Station Eleven – A Post Pandemic Dystopian Novel

image

I ignored my general aversion to dystopian novels, and read Emily St. John Mandel’s Station Eleven.   It was completely compelling, and I’m a huge fan.  Now I am hoping there will be a movie version and a sequel.  This unique novel goes back and forth between the pre-pandemic lives of individual characters who shared some connections and the post-pandemic period featuring a ragged group of survivors.  The sense of what is missed when society is just gone pervades this beautiful book.  The survivors keep on going, but the fabric of relationships is tattered and keeps dissolving.  This is a troubling tale of how people think and act after everything on which they based their lives vanishes overnight.    It is very much a story of individuals — this is not a book about an heroic family that somehow muddles through with brave and noble parents and plucky children.  Here the focus is on a captivating collection of individuals and what they are thinking, and that is what makes this such a stellar read.

Tigerman!
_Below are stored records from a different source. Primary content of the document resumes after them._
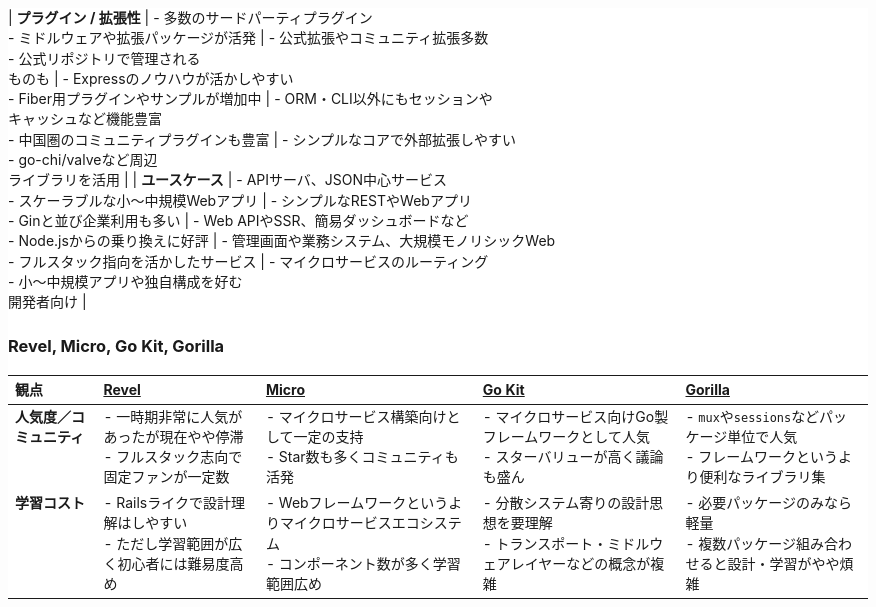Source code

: | **プラグイン / 拡張性**                             | - 多数のサードパーティプラグイン<br>- ミドルウェアや拡張パッケージが活発                                                                                                                                                                  | - 公式拡張やコミュニティ拡張多数<br>- 公式リポジトリで管理される<br>ものも                                                                                                                                 | - Expressのノウハウが活かしやすい<br>- Fiber用プラグインやサンプルが増加中                                                                                                                                       | - ORM・CLI以外にもセッションや<br>キャッシュなど機能豊富<br>- 中国圏のコミュニティプラグインも豊富                                                                                                                   | - シンプルなコアで外部拡張しやすい<br>- go-chi/valveなど周辺<br>ライブラリを活用                                                                                                                                    |
| **ユースケース**                                     | - APIサーバ、JSON中心サービス<br>- スケーラブルな小～中規模Webアプリ                                                                                                                                                                     | - シンプルなRESTやWebアプリ<br>- Ginと並び企業利用も多い                                                                                                                                                   | - Web APIやSSR、簡易ダッシュボードなど<br>- Node.jsからの乗り換えに好評                                                                                                                                          | - 管理画面や業務システム、大規模モノリシックWeb<br>- フルスタック指向を活かしたサービス                                                                                                                               | - マイクロサービスのルーティング<br>- 小～中規模アプリや独自構成を好む<br>開発者向け                                                                                                                               |

### Revel, Micro, Go Kit, Gorilla

| 観点                                               | [Revel](https://github.com/revel/revel)                                                                                                                                                         | [Micro](https://github.com/micro/micro)                                                                                                                                                                | [Go Kit](https://github.com/go-kit/kit)                                                                                                                                                                      | [Gorilla](https://github.com/gorilla)                                                                                                                                                                        |
| :------------------------------------------------- | :------------------------------------------------------------------------------------------------------------------------------------------------------------------------------------------------------------------------------------ | :------------------------------------------------------------------------------------------------------------------------------------------------------------------------------------------------------- | :------------------------------------------------------------------------------------------------------------------------------------------------------------------------------------------------------------ | :------------------------------------------------------------------------------------------------------------------------------------------------------------------------------------------------------------ |
| **人気度／コミュニティ**                          | - 一時期非常に人気があったが現在やや停滞<br>- フルスタック志向で固定ファンが一定数                                                                                                                                                       | - マイクロサービス構築向けとして一定の支持<br>- Star数も多くコミュニティも活発                                                                                                                                 | - マイクロサービス向けGo製フレームワークとして人気<br>- スターバリューが高く議論も盛ん                                                                                                                        | - `mux`や`sessions`などパッケージ単位で人気<br>- フレームワークというより便利なライブラリ集                                                                                                                       |
| **学習コスト**                                     | - Railsライクで設計理解はしやすい<br>- ただし学習範囲が広く初心者には難易度高め                                                                                                                                                         | - Webフレームワークというよりマイクロサービスエコシステム<br>- コンポーネント数が多く学習範囲広め                                                                                                           | - 分散システム寄りの設計思想を要理解<br>- トランスポート・ミドルウェアレイヤーなどの概念が複雑                                                                                                                   | - 必要パッケージのみなら軽量<br>- 複数パッケージ組み合わせると設計・学習がやや煩雑                                                                                                                              |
An Oddly Charming Dystopian Tale

image

Nick Harkaway’s Tigerman – A Novel, is a pretty strange book and unlike anything I have ever read.  Environmental disaster has struck and the population of Mancreu, a doomed island is fleeing.  Lester Ferris has been sent to half-heartedly mind the British portion of the retreat.   Ferris is ex-army, bored and feeling pretty useless, but he has befriended a young boy.  As tensions rise amidst increasingly vicious, yet seemingly random acts of violence, Ferris and the boy formulate a unique response.

The whole thing is a fast-paced and well-written mystery set within an environmental dystopia.  Lester Ferris and the boy are both great characters, and so I was hooked.  What I liked best was the way their friendship developed and the juxtapositions of their evolving relationship.  “Never assume” pretty much sums up this great read.